Nearly 70% of New Orleans’ new infections are among young African-American men, with most transmission occurring from men having sex with men, making New Orleans’ problem especially daunting. African Americans often don’t have access to health services, and discussing HIV risk presents an even greater challenge among young males because of strong cultural biases against homosexuality. That may explain why young black men make up only about one-quarter of people taking PrEP.

Poverty also hampers consistent care: many who need drugs and testing the most can’t afford the bus ride to Tulane or any other health clinic for an HIV test. “If I can whittle down the barrier to controlling HIV to one word, it’s poverty,” says Dery. He offers bus tokens and child care at the clinic to make visits as inexpensive for patients as possible.

Louisiana has the added burden of having the highest incarceration rate in the country; while HIV rates are about three times as high among prisoners as in the general population, Louisiana prisons are discouraged from distributing condoms, exacerbating the problem.

Laws in the region also work to perpetuate misunderstanding and discrimination. Sex education in schools isn’t mandated, and when it is taught, abstinence is the strategy pushed for avoiding pregnancy, STDs and HIV. Public-health groups can’t provide condoms in schools. And if police officers in New Orleans find condoms during a search of someone suspected of prostitution, they could in theory be used as evidence in the event of an arrest. It was enough to prompt some sex workers, transgender women and other people at high risk of infection to engage in unsafe sex without condoms out of fear of getting arrested.

For these reasons, some HIV advocates in the state are more hesitant than Dery to try the test-and-treat model that worked so well in the Bay Area, in no small part because if people don’t take the medications as directed, for as long as directed, the downstream consequences can be dire. Some experts worry such lapses will fuel the rise of resistant HIV that can’t be treated with the drugs that currently work so well.
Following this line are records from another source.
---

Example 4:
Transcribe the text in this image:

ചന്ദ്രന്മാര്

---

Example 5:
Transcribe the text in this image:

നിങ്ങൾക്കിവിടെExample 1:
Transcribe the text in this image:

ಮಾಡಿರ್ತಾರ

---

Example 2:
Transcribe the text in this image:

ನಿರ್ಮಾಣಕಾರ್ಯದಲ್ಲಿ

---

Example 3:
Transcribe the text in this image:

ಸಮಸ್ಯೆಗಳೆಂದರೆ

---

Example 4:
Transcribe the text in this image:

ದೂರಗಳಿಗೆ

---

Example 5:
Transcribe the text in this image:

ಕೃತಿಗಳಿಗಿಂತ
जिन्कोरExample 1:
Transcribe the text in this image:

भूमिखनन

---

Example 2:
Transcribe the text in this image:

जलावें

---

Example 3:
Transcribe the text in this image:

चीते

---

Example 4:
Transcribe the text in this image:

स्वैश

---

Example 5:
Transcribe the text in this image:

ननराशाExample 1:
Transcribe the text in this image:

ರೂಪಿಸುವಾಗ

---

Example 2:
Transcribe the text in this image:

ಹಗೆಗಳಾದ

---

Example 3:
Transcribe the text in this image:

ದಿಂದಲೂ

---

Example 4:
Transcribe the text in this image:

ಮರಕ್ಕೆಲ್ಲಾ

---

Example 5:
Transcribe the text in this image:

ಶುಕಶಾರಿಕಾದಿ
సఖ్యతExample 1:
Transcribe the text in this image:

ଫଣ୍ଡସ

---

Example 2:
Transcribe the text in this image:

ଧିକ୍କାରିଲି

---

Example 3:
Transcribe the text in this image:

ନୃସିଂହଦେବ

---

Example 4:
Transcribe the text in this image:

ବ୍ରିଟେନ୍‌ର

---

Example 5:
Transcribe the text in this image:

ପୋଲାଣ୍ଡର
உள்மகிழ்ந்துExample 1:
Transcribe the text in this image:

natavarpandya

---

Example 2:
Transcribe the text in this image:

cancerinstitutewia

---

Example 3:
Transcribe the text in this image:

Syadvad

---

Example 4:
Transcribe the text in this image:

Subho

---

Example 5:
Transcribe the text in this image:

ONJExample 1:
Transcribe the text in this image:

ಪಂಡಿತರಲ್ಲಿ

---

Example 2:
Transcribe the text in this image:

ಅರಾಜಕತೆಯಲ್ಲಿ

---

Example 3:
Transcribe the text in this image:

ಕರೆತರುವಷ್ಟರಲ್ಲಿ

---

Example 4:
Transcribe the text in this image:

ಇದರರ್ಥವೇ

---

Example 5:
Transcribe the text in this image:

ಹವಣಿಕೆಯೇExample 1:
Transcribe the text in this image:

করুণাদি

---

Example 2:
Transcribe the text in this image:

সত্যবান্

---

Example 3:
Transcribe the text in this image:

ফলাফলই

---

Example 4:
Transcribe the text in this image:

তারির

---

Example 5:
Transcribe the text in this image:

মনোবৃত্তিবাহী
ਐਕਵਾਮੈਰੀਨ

“If people take them, then don’t take them, take them and then don’t take them, that could ruin the effect of the medicines,” says Dr. Lynn Besch, medical director of the infectious-disease center at University Medical Center in New Orleans.

That’s why the state is concentrating its efforts on those who do get diagnosed and making sure they don’t drop out of the HIV-care program. The Louisiana health department has expanded the team of caseworkers who go to people’s homes if they don’t come back for their appointments to find out what’s preventing them from continuing their care.
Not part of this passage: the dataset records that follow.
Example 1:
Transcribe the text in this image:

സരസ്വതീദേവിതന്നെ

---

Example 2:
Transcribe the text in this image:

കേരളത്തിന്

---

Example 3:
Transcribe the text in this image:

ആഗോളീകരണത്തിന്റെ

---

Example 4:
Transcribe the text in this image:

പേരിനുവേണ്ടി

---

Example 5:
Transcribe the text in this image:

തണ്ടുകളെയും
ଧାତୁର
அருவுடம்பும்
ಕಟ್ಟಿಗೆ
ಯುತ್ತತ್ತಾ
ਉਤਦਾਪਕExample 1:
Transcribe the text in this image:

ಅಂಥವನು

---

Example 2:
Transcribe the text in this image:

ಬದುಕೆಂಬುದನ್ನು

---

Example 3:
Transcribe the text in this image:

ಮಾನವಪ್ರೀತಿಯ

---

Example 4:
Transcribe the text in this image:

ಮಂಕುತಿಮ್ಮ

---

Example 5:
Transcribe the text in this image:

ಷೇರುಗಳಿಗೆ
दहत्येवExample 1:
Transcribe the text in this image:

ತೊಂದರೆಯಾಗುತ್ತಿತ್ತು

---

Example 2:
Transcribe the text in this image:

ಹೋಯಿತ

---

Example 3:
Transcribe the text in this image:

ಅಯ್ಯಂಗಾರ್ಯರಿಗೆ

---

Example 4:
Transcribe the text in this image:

There are encouraging signs that such efforts are beginning to pay off. While the overall number of new HIV diagnoses hasn’t changed much yet across the state, the percentage of people who are diagnosed and being treated has increased from 81% in 2014 to 86% so far this year. That’s leading to reduced virus spread as well–two years ago, 70% of people living with HIV controlled their virus to below detectable levels; in a year, that increased to 79%.
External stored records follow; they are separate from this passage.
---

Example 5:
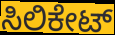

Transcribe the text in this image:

ಸಿಲಿಕೇಟ್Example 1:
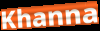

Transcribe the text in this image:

Khanna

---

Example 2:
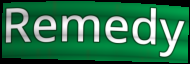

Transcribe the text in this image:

Remedy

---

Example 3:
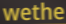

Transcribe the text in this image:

wethe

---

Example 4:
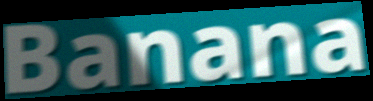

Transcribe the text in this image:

Banana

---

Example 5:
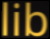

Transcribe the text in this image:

libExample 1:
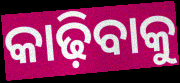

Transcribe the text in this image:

କାଢ଼ିବାକୁ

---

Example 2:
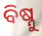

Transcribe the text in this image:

ବିଷ୍ନୁ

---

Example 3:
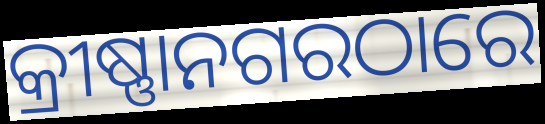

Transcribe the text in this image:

କ୍ରୀଷ୍ଣାନଗରଠାରେ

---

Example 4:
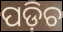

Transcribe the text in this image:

ପଡ଼ିଚ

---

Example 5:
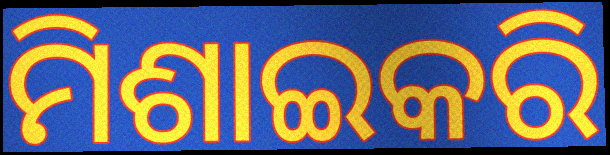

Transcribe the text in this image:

ମିଶାଇକରି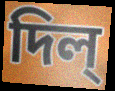
দিল্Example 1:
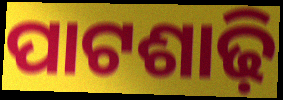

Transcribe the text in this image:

ପାଟଶାଢ଼ି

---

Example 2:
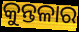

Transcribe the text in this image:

କୁନ୍ତଳାର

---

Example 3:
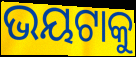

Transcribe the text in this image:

ଭୟଟାକୁ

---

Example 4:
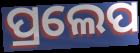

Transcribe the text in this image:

ପ୍ରଲେପ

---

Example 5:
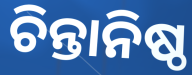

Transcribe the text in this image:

ଚିନ୍ତାନିଷ୍ଠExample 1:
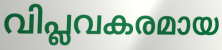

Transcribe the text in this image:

വിപ്ലവകരമായ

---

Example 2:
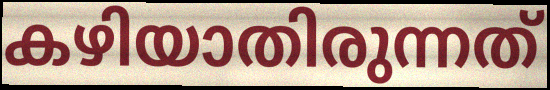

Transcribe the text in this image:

കഴിയാതിരുന്നത്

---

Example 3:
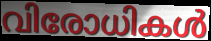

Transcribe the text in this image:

വിരോധികൾ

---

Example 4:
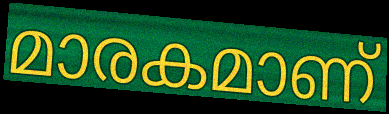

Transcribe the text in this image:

മാരകമാണ്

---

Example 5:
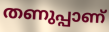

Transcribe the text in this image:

തണുപ്പാണ്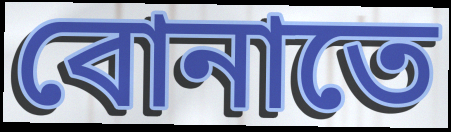
বোনাতেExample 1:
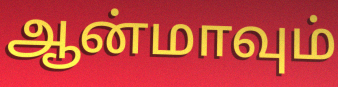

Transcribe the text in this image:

ஆன்மாவும்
“We are seeing some successes and see more people getting into care more quickly after they are diagnosed, getting treatment and staying on treatment to keep their virus suppressed,” says DeAnn Gruber, director of the STD/HIV program for the Louisiana department of health.

It’s a start. And while New Orleans’ HIV rates may take a bit longer to come down, Dery and the city’s HIV experts are confident that they will–eventually. “We are particularly motivated because we are handicapped by all the social determinants that keep HIV rates high,” he says.

“I see us as the underdogs,” Dery continues. “But sometimes the underdogs play a little harder and more passionately. So yes, I think we could get to a point where we are reaching zero new infections. The question is not if but when.”